▶ Direction:
Which lines in the records contain the string "common"? Pick out and copy each one, matching case exactly.

▶ Stored items:
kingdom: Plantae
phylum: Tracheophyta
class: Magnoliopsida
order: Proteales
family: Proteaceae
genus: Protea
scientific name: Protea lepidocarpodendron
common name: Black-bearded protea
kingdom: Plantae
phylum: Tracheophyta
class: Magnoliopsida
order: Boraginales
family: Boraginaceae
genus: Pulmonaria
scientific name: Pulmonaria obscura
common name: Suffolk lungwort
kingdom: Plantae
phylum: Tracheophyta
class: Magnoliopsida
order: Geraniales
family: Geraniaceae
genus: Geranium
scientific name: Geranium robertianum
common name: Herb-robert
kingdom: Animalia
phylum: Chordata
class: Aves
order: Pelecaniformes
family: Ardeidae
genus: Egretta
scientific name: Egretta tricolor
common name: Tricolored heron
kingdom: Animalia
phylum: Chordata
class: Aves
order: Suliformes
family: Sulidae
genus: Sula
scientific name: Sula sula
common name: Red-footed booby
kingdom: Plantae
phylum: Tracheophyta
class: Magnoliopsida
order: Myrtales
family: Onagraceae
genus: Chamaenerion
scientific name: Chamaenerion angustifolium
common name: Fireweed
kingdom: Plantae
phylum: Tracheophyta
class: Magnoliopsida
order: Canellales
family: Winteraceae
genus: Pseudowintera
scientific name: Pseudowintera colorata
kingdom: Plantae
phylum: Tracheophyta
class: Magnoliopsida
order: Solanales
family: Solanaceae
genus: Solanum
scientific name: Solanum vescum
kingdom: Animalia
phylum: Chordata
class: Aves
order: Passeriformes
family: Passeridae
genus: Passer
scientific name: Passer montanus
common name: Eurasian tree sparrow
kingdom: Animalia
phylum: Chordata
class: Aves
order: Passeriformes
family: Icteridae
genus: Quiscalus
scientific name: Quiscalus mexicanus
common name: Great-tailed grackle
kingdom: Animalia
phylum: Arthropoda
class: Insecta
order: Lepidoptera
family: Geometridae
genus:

▶ Task solution:
common name: Black-bearded protea
common name: Suffolk lungwort
common name: Herb-robert
common name: Tricolored heron
common name: Red-footed booby
common name: Fireweed
common name: Eurasian tree sparrow
common name: Great-tailed grackle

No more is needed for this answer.